WHAT YOU SHOULD DO: The pictures in the listing below are to be skipped, while the lines between the line holding "background: #fef9c3 ->" and the line holding "gap: 8px ->", inclusive, are to be output exactly.

MATERIAL SUPPLIED:
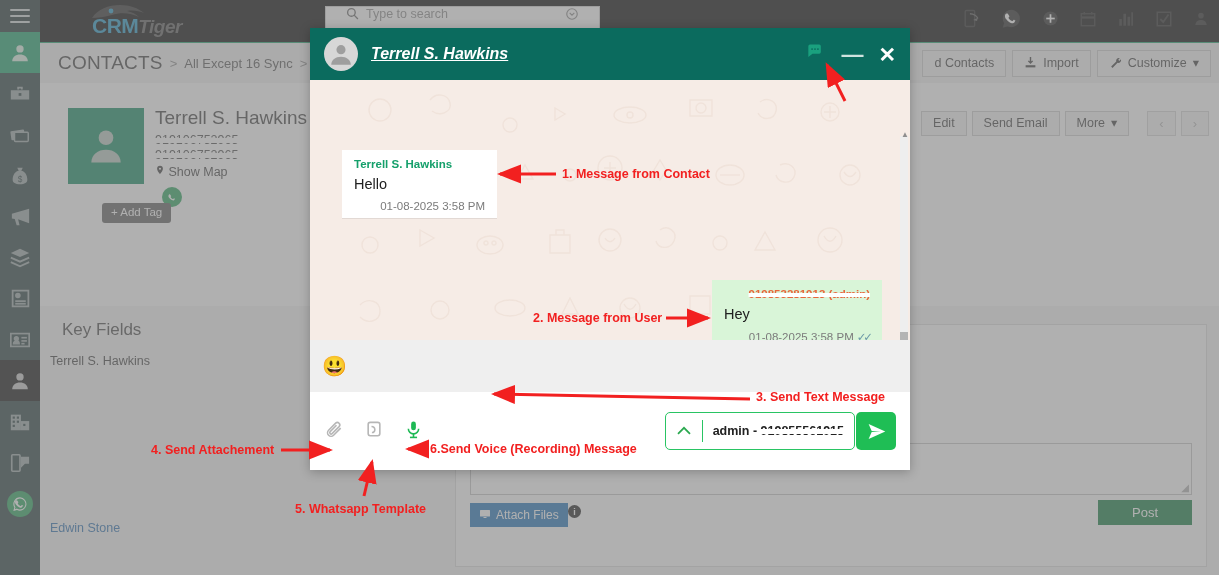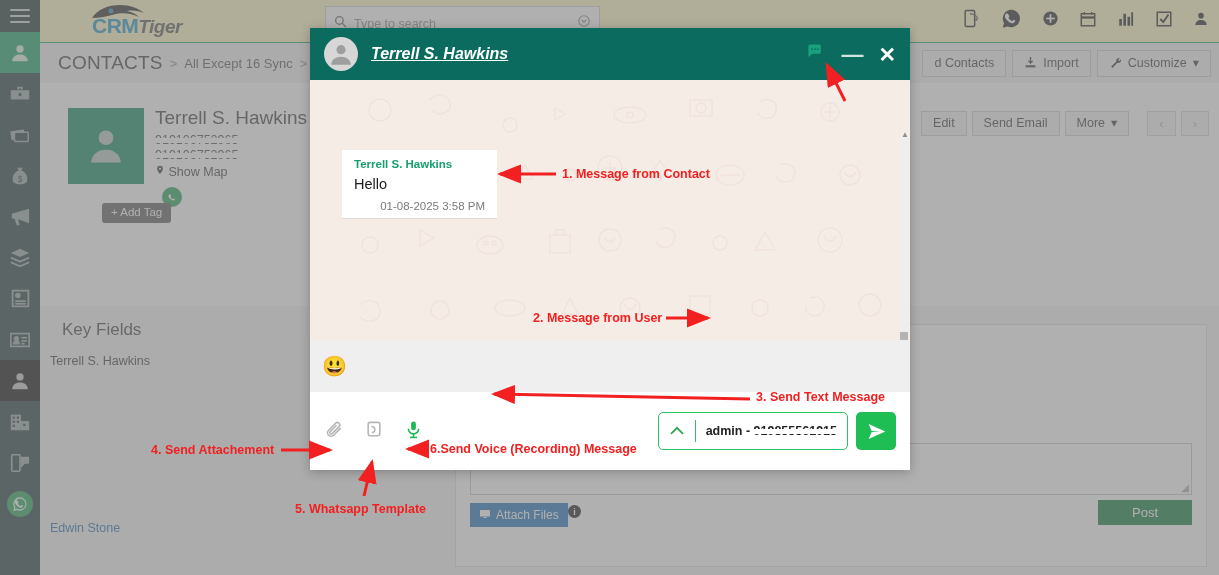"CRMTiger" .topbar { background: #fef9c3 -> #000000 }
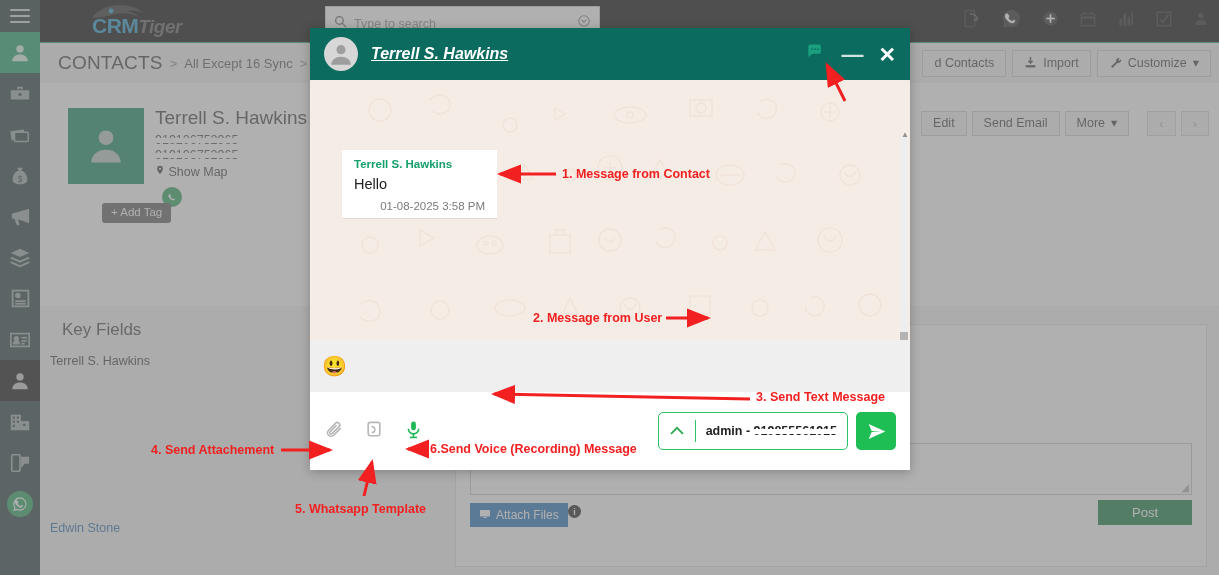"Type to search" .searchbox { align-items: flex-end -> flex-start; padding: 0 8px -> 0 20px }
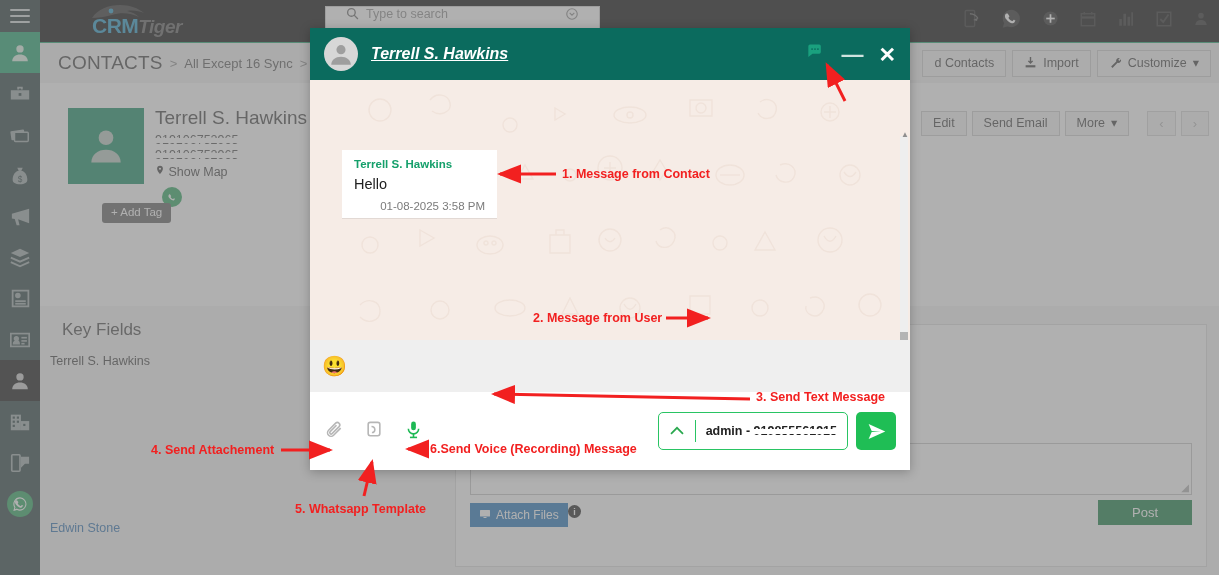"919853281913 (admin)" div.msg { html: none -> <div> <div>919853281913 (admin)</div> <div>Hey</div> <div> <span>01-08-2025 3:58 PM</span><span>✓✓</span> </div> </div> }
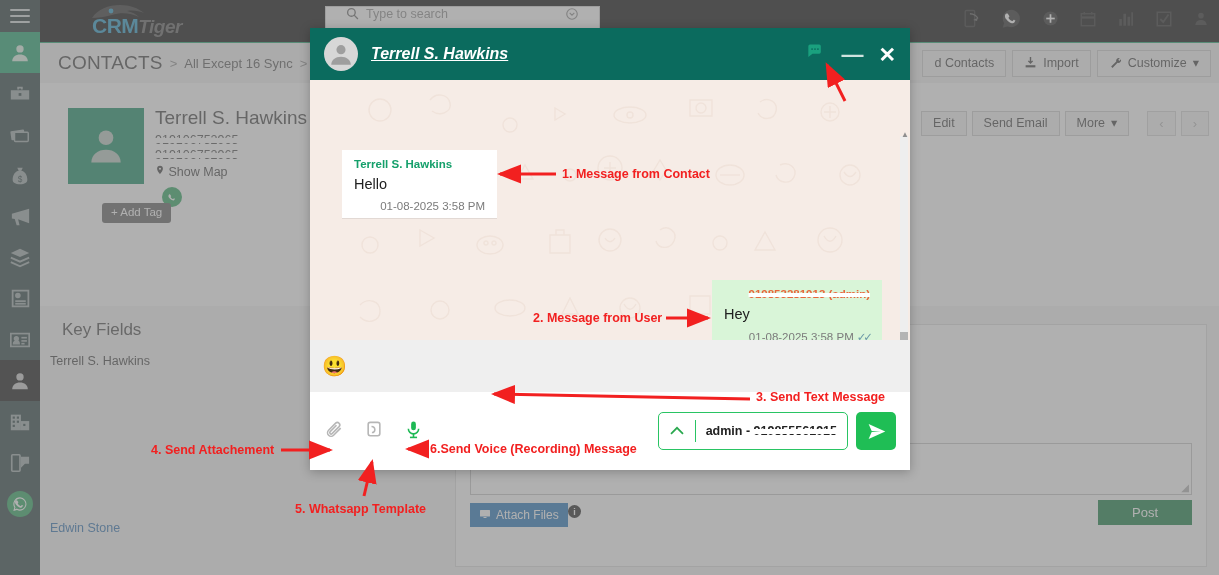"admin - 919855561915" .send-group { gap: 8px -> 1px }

--

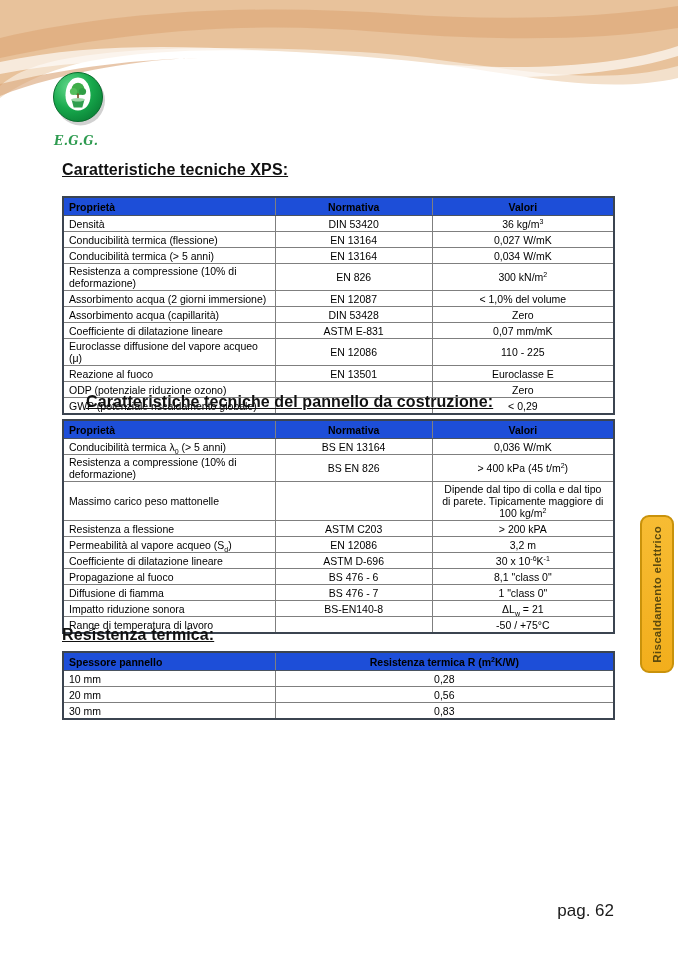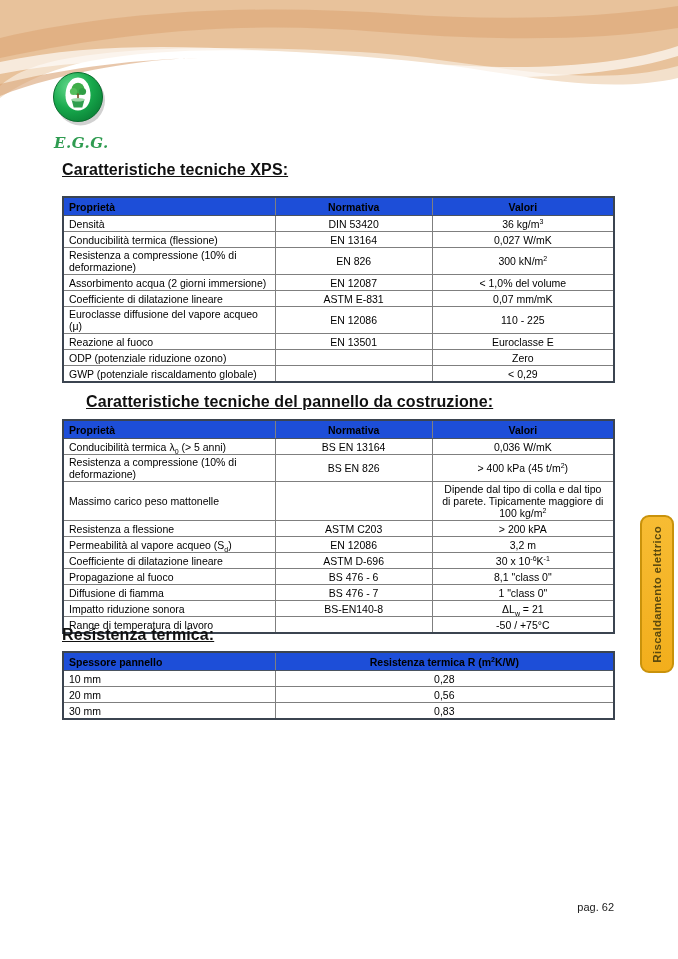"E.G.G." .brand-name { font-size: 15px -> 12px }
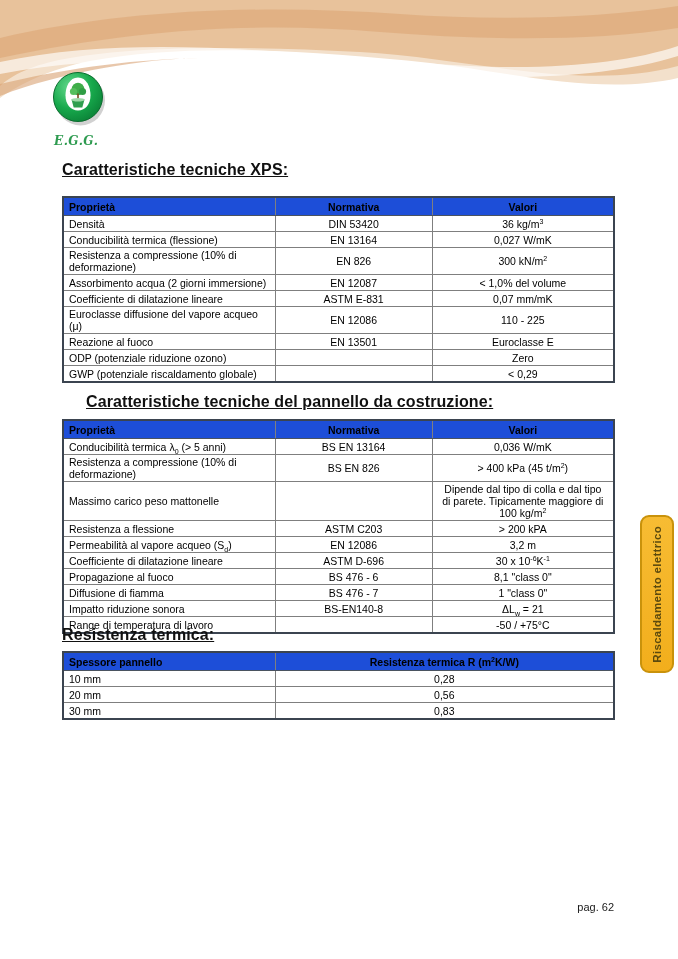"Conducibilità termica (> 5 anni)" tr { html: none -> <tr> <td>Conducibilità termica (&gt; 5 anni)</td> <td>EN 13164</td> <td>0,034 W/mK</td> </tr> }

RESULT FOR THIS EXERCISE:
"CRMTiger" .topbar { background: #fef9c3 -> #000000 }
"Type to search" .searchbox { align-items: flex-end -> flex-start; padding: 0 8px -> 0 20px }
"919853281913 (admin)" div.msg { html: none -> <div> <div>919853281913 (admin)</div> <div>Hey</div> <div> <span>01-08-2025 3:58 PM</span><span>✓✓</span> </div> </div> }
"admin - 919855561915" .send-group { gap: 8px -> 1px }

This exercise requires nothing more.